▸ To-do item: Transcribe every line of text from the records below, keeping each line as it appears, and leave the pictures out of your answer.

▸ Input material:
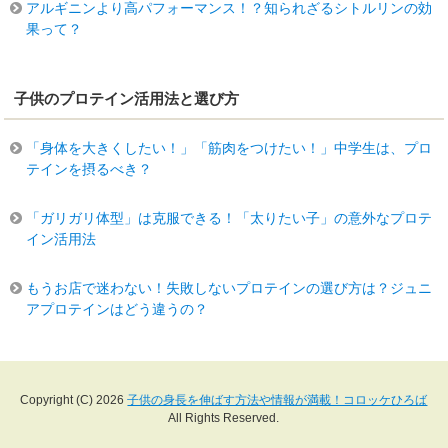
アルギニンより高パフォーマンス！？知られざるシトルリンの効
果って？
子供のプロテイン活用法と選び方
「身体を大きくしたい！」「筋肉をつけたい！」中学生は、プロ
テインを摂るべき？
「ガリガリ体型」は克服できる！「太りたい子」の意外なプロテ
イン活用法
もうお店で迷わない！失敗しないプロテインの選び方は？ジュニ
アプロテインはどう違うの？
Copyright (C) 2026
子供の身長を伸ばす方法や情報が満載！コロッケひろば
All Rights Reserved.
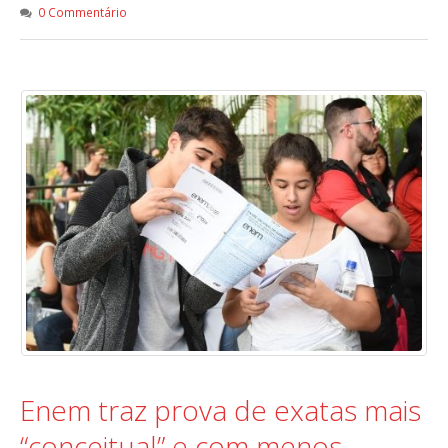
0 Commentário
Enem traz prova de exatas mais
“conceitual” e com menos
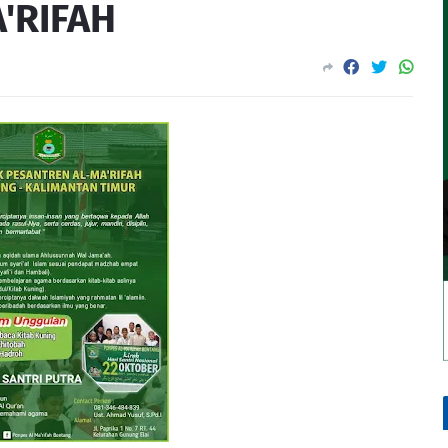
'RIFAH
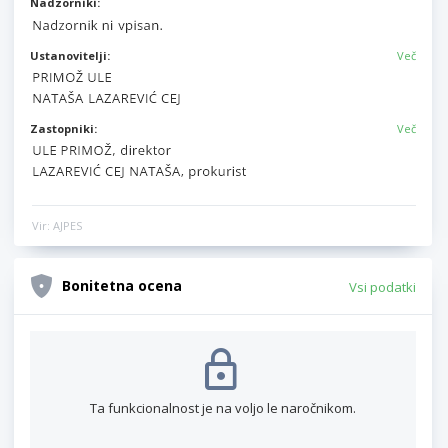
Nadzorniki:
Ustanovitelji:
Več
Zastopniki:
Več
Vir: AJPES
Bonitetna ocena
Vsi podatki
Ta funkcionalnost je na voljo le naročnikom.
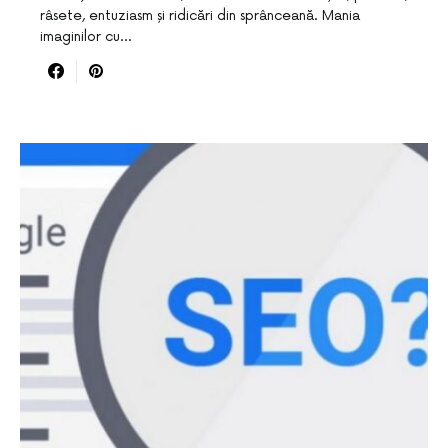
râsete, entuziasm și ridicări din sprânceană. Mania
imaginilor cu…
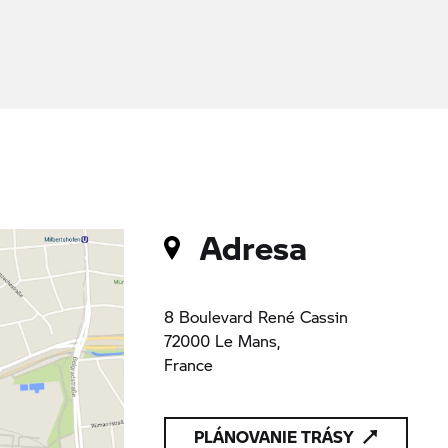
Adresa
8 Boulevard René Cassin
72000 Le Mans,
France
PLÁNOVANIE TRÁSY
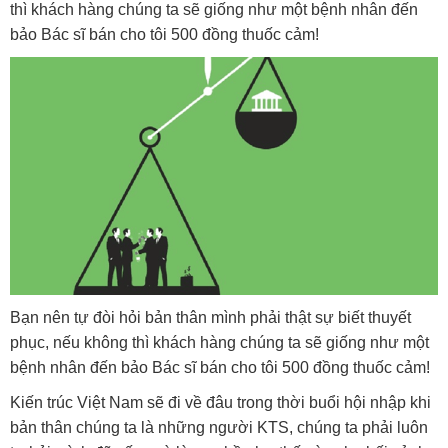
thì khách hàng chúng ta sẽ giống như một bệnh nhân đến
bảo Bác sĩ bán cho tôi 500 đồng thuốc cảm!
Bạn nên tự đòi hỏi bản thân mình phải thật sự biết thuyết
phục, nếu không thì khách hàng chúng ta sẽ giống như một
bệnh nhân đến bảo Bác sĩ bán cho tôi 500 đồng thuốc cảm!
Kiến trúc Việt Nam sẽ đi về đâu trong thời buổi hội nhập khi
bản thân chúng ta là những người KTS, chúng ta phải luôn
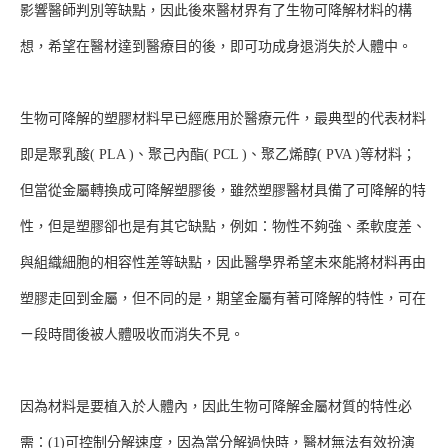
影響醫師判別等缺點，因此後來醫材界有了生物可降解材料的構
想，希望在醫材達到醫療目的後，即可功成身退消失於人體中。
生物可降解的塑膠材料早已經應用於醫療元件，最典型的代表材料
即是聚乳酸( PLA )、聚己內酯( PCL )、聚乙烯醇( PVA )等材料；
但當從金屬轉換成可降解塑膠後，雖然塑膠醫材具備了可降解的特
性，但是塑膠卻也是有其它缺點，例如：物性不夠強、柔軟度差、
與組織細胞的相容性差等缺點，因此醫學界希望未來能將材料再由
塑膠走回到金屬，但不同的是，期望金屬有著可降解的特性，可在
ㄧ段時間後被人體吸收而消失不見。
因為材料是要植入於人體內，因此生物可降解金屬材質的特性必
需：(1)可控制分解速度，因為當分解過快時，醫材無法有效扮演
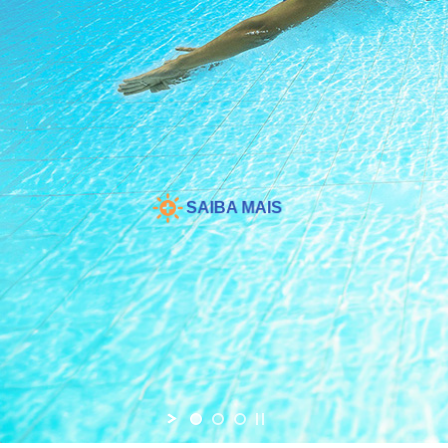
SAIBA MAIS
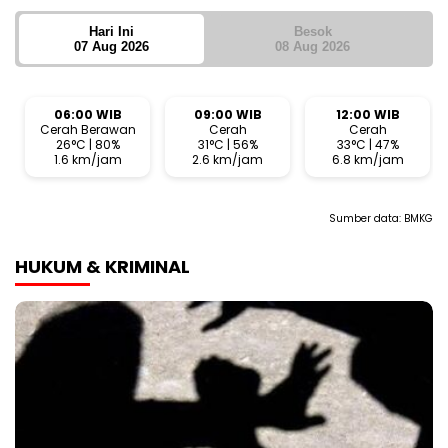
Hari Ini
Besok
07 Aug 2026
08 Aug 2026
06:00 WIB
09:00 WIB
12:00 WIB
Cerah Berawan
Cerah
Cerah
26°C | 80%
31°C | 56%
33°C | 47%
1.6 km/jam
2.6 km/jam
6.8 km/jam
Sumber data:
BMKG
HUKUM & KRIMINAL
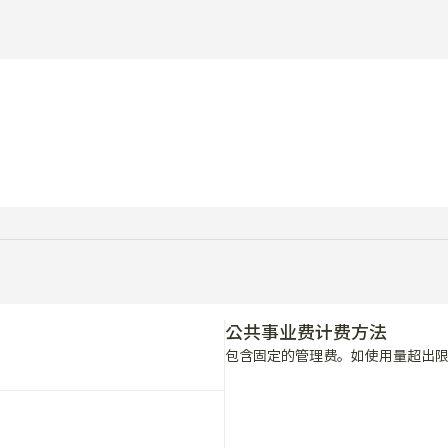
公共事业费计费方法
包含固定的管理费。如使用量超出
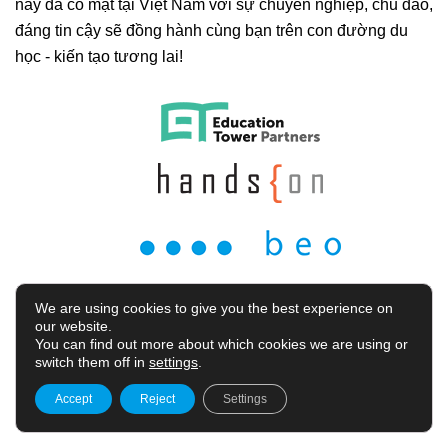
nay đã có mặt tại Việt Nam với sự chuyên nghiệp, chu đáo,
đáng tin cậy sẽ đồng hành cùng bạn trên con đường du
học - kiến tạo tương lai!
We are using cookies to give you the best experience on
our website.
You can find out more about which cookies we are using or
switch them off in
settings
.
Privacy Policy
Terms and Conditions
Cookie Policy
Accept
Reject
Settings
Copyright 2022 Hands On - BEO Co.,Ltd. All Rights Reserved.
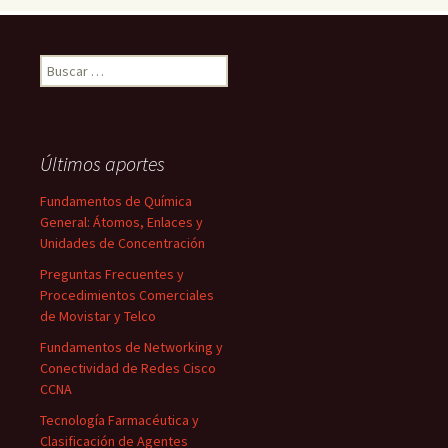
Buscar:
Últimos aportes
Fundamentos de Química
General: Átomos, Enlaces y
Unidades de Concentración
Preguntas Frecuentes y
Procedimientos Comerciales
de Movistar y Telco
Fundamentos de Networking y
Conectividad de Redes Cisco
CCNA
Tecnología Farmacéutica y
Clasificación de Agentes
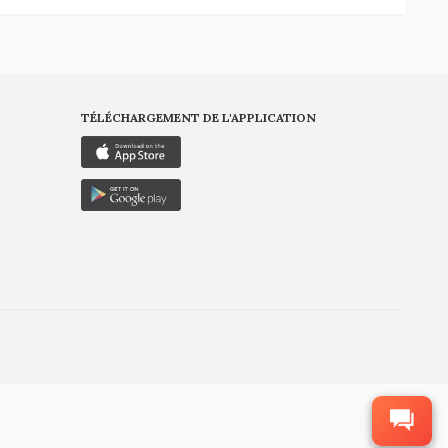
TÉLÉCHARGEMENT DE L'APPLICATION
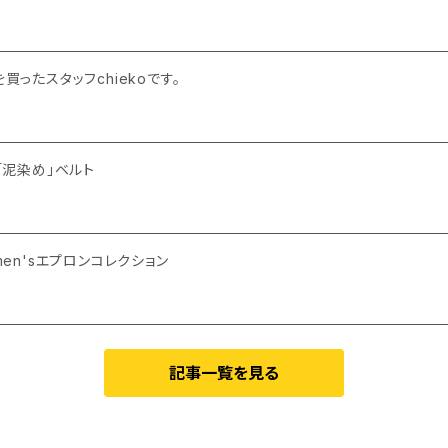
を買ったスタッフchiekoです。
い「泥染め」ベルト
】men'sエプロンコレクション
記事一覧を見る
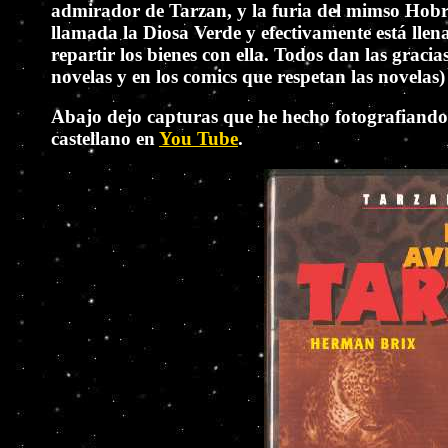
admirador de Tarzan, y la furia del mimso Hobre
llamada la Diosa Verde y efectivamente está llen
repartir los bienes con ella. Todos dan las grac
novelas y en los comics que respetan las novelas
Abajo dejo capturas que he hecho fotografiando 
castellano en
You Tube
.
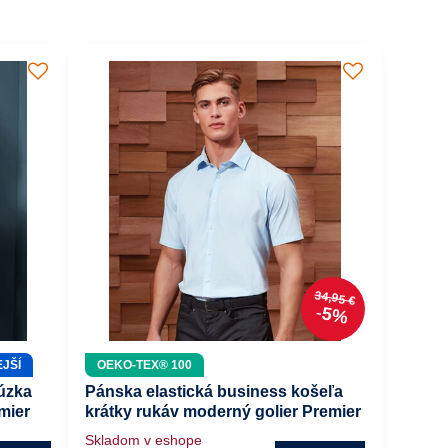
34,95 €
5%
JŠÍ
OEKO-TEX® 100
úzka
Pánska elastická business košeľa
emier
krátky rukáv moderný golier Premier
Skladom v eshope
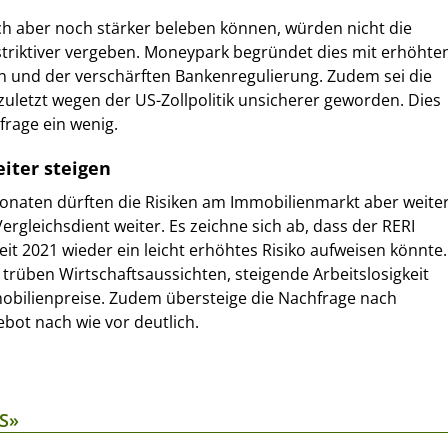
ch aber noch stärker beleben können, würden nicht die
triktiver vergeben. Moneypark begründet dies mit erhöhte
n und der verschärften Bankenregulierung. Zudem sei die
 zuletzt wegen der US-Zollpolitik unsicherer geworden. Dies
frage ein wenig.
eiter steigen
aten dürften die Risiken am Immobilienmarkt aber weite
Vergleichsdient weiter. Es zeichne sich ab, dass der RERI
eit 2021 wieder ein leicht erhöhtes Risiko aufweisen könnte.
 trüben Wirtschaftsaussichten, steigende Arbeitslosigkeit
bilienpreise. Zudem übersteige die Nachfrage nach
bot nach wie vor deutlich.
S»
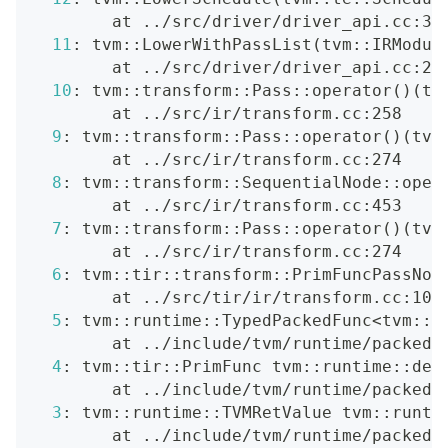
        at 
..
/src/driver/driver_api.cc:35
11
: tvm::LowerWithPassList
(
tvm::IRModul
        at 
..
/src/driver/driver_api.cc:25
10
: tvm::transform::Pass::operator
(
)
(
tv
        at 
..
/src/ir/transform.cc:258
9
: tvm::transform::Pass::operator
(
)
(
tvm
        at 
..
/src/ir/transform.cc:274
8
: tvm::transform::SequentialNode::oper
        at 
..
/src/ir/transform.cc:453
7
: tvm::transform::Pass::operator
(
)
(
tvm
        at 
..
/src/ir/transform.cc:274
6
: tvm::tir::transform::PrimFuncPassNod
        at 
..
/src/tir/ir/transform.cc:100
5
: tvm::runtime::TypedPackedFunc
<
tvm::t
        at 
..
/include/tvm/runtime/packed_
4
: tvm::tir::PrimFunc tvm::runtime::det
        at 
..
/include/tvm/runtime/packed_
3
: tvm::runtime::TVMRetValue tvm::runti
        at 
..
/include/tvm/runtime/packed_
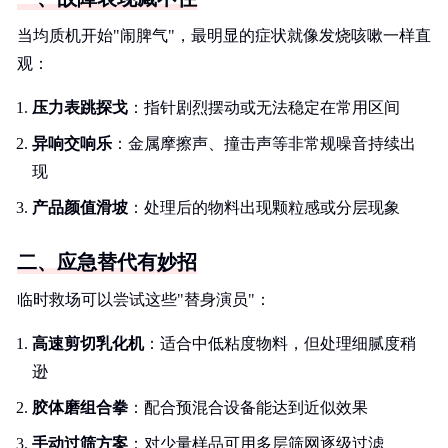
当均质机开始"闹脾气"，最明显的症状就像发烧咳嗽一样直
观：
压力表跳探戈
：指针剧烈摆动或无法稳定在常用区间
异响交响乐
：金属摩擦声、撞击声等非常规噪音持续出
现
产品颜值滑坡
：处理后的物料出现颗粒感或分层现象
二、应急替代有妙招
临时救场可以尝试这些"替身演员"：
高速剪切乳化机
：适合中低粘度物料，但处理细腻度稍
逊
胶体磨组合拳
：配合预混合设备能达到近似效果
手动过筛方案
：对少量样品可用多层筛网逐级过滤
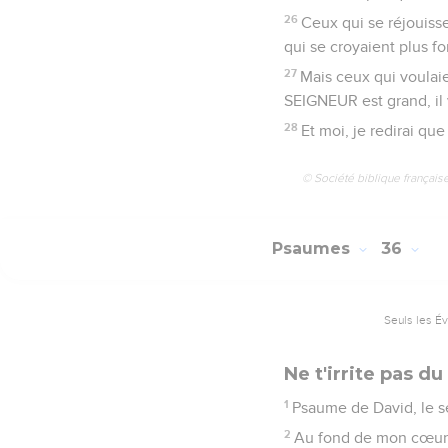
26
Ceux qui se réjouiss
qui se croyaient plus fo
27
Mais ceux qui voulaien
SEIGNEUR est grand, il 
28
Et moi, je redirai que
© Société biblique français
Psaumes
36
Seuls les É
Ne t'irrite pas 
1
Psaume de David, le se
2
Au fond de mon cœur,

▸ Written response:
アルギニンより高パフォーマンス！？知られざるシトルリンの効
果って？
子供のプロテイン活用法と選び方
「身体を大きくしたい！」「筋肉をつけたい！」中学生は、プロ
テインを摂るべき？
「ガリガリ体型」は克服できる！「太りたい子」の意外なプロテ
イン活用法
もうお店で迷わない！失敗しないプロテインの選び方は？ジュニ
アプロテインはどう違うの？
Copyright (C) 2026
子供の身長を伸ばす方法や情報が満載！コロッケひろば
All Rights Reserved.
0 Commentário
Enem traz prova de exatas mais
“conceitual” e com menos
'RIFAH
Nadzorniki:
Ustanovitelji:
Več
Zastopniki:
Več
Vir: AJPES
Bonitetna ocena
Vsi podatki
Ta funkcionalnost je na voljo le naročnikom.
râsete, entuziasm și ridicări din sprânceană. Mania
imaginilor cu…
Adresa
8 Boulevard René Cassin
72000 Le Mans,
France
PLÁNOVANIE TRÁSY
thì khách hàng chúng ta sẽ giống như một bệnh nhân đến
bảo Bác sĩ bán cho tôi 500 đồng thuốc cảm!
Bạn nên tự đòi hỏi bản thân mình phải thật sự biết thuyết
phục, nếu không thì khách hàng chúng ta sẽ giống như một
bệnh nhân đến bảo Bác sĩ bán cho tôi 500 đồng thuốc cảm!
Kiến trúc Việt Nam sẽ đi về đâu trong thời buổi hội nhập khi
bản thân chúng ta là những người KTS, chúng ta phải luôn
影響醫師判別等缺點，因此後來醫材界有了生物可降解材料的構
想，希望在醫材達到醫療目的後，即可功成身退消失於人體中。
生物可降解的塑膠材料早已經應用於醫療元件，最典型的代表材料
即是聚乳酸( PLA )、聚己內酯( PCL )、聚乙烯醇( PVA )等材料；
但當從金屬轉換成可降解塑膠後，雖然塑膠醫材具備了可降解的特
性，但是塑膠卻也是有其它缺點，例如：物性不夠強、柔軟度差、
與組織細胞的相容性差等缺點，因此醫學界希望未來能將材料再由
塑膠走回到金屬，但不同的是，期望金屬有著可降解的特性，可在
ㄧ段時間後被人體吸收而消失不見。
因為材料是要植入於人體內，因此生物可降解金屬材質的特性必
需：(1)可控制分解速度，因為當分解過快時，醫材無法有效扮演
SAIBA MAIS
Hari Ini
Besok
07 Aug 2026
08 Aug 2026
06:00 WIB
09:00 WIB
12:00 WIB
Cerah Berawan
Cerah
Cerah
26°C | 80%
31°C | 56%
33°C | 47%
1.6 km/jam
2.6 km/jam
6.8 km/jam
Sumber data:
BMKG
HUKUM & KRIMINAL
公共事业费计费方法
包含固定的管理费。如使用量超出
nay đã có mặt tại Việt Nam với sự chuyên nghiệp, chu đáo,
đáng tin cậy sẽ đồng hành cùng bạn trên con đường du
học - kiến tạo tương lai!
We are using cookies to give you the best experience on
our website.
You can find out more about which cookies we are using or
switch them off in
settings
.
Privacy Policy
Terms and Conditions
Cookie Policy
Accept
Reject
Settings
Copyright 2022 Hands On - BEO Co.,Ltd. All Rights Reserved.
Buscar:
Últimos aportes
Fundamentos de Química
General: Átomos, Enlaces y
Unidades de Concentración
Preguntas Frecuentes y
Procedimientos Comerciales
de Movistar y Telco
Fundamentos de Networking y
Conectividad de Redes Cisco
CCNA
Tecnología Farmacéutica y
Clasificación de Agentes
TÉLÉCHARGEMENT DE L'APPLICATION
を買ったスタッフchiekoです。
い「泥染め」ベルト
】men'sエプロンコレクション
記事一覧を見る
admirador de Tarzan, y la furia del mimso Hobre
llamada la Diosa Verde y efectivamente está llen
repartir los bienes con ella. Todos dan las grac
novelas y en los comics que respetan las novelas
Abajo dejo capturas que he hecho fotografiando 
castellano en
You Tube
.
34,95 €
5%
JŠÍ
OEKO-TEX® 100
úzka
Pánska elastická business košeľa
emier
krátky rukáv moderný golier Premier
Skladom v eshope
ch aber noch stärker beleben können, würden nicht die
triktiver vergeben. Moneypark begründet dies mit erhöhte
n und der verschärften Bankenregulierung. Zudem sei die
 zuletzt wegen der US-Zollpolitik unsicherer geworden. Dies
frage ein wenig.
eiter steigen
aten dürften die Risiken am Immobilienmarkt aber weite
Vergleichsdient weiter. Es zeichne sich ab, dass der RERI
eit 2021 wieder ein leicht erhöhtes Risiko aufweisen könnte.
 trüben Wirtschaftsaussichten, steigende Arbeitslosigkeit
bilienpreise. Zudem übersteige die Nachfrage nach
bot nach wie vor deutlich.
S»
        at 
..
/src/driver/driver_api.cc:35
11
: tvm::LowerWithPassList
(
tvm::IRModul
        at 
..
/src/driver/driver_api.cc:25
10
: tvm::transform::Pass::operator
(
)
(
tv
        at 
..
/src/ir/transform.cc:258
9
: tvm::transform::Pass::operator
(
)
(
tvm
        at 
..
/src/ir/transform.cc:274
8
: tvm::transform::SequentialNode::oper
        at 
..
/src/ir/transform.cc:453
7
: tvm::transform::Pass::operator
(
)
(
tvm
        at 
..
/src/ir/transform.cc:274
6
: tvm::tir::transform::PrimFuncPassNod
        at 
..
/src/tir/ir/transform.cc:100
5
: tvm::runtime::TypedPackedFunc
<
tvm::t
        at 
..
/include/tvm/runtime/packed_
4
: tvm::tir::PrimFunc tvm::runtime::det
        at 
..
/include/tvm/runtime/packed_
3
: tvm::runtime::TVMRetValue tvm::runti
        at 
..
/include/tvm/runtime/packed_
当均质机开始"闹脾气"，最明显的症状就像发烧咳嗽一样直
观：
压力表跳探戈
：指针剧烈摆动或无法稳定在常用区间
异响交响乐
：金属摩擦声、撞击声等非常规噪音持续出
现
产品颜值滑坡
：处理后的物料出现颗粒感或分层现象
二、应急替代有妙招
临时救场可以尝试这些"替身演员"：
高速剪切乳化机
：适合中低粘度物料，但处理细腻度稍
逊
胶体磨组合拳
：配合预混合设备能达到近似效果
手动过筛方案
：对少量样品可用多层筛网逐级过滤
26
Ceux qui se réjouiss
qui se croyaient plus fo
27
Mais ceux qui voulaien
SEIGNEUR est grand, il 
28
Et moi, je redirai que
© Société biblique français
Psaumes
36
Seuls les É
Ne t'irrite pas 
1
Psaume de David, le se
2
Au fond de mon cœur,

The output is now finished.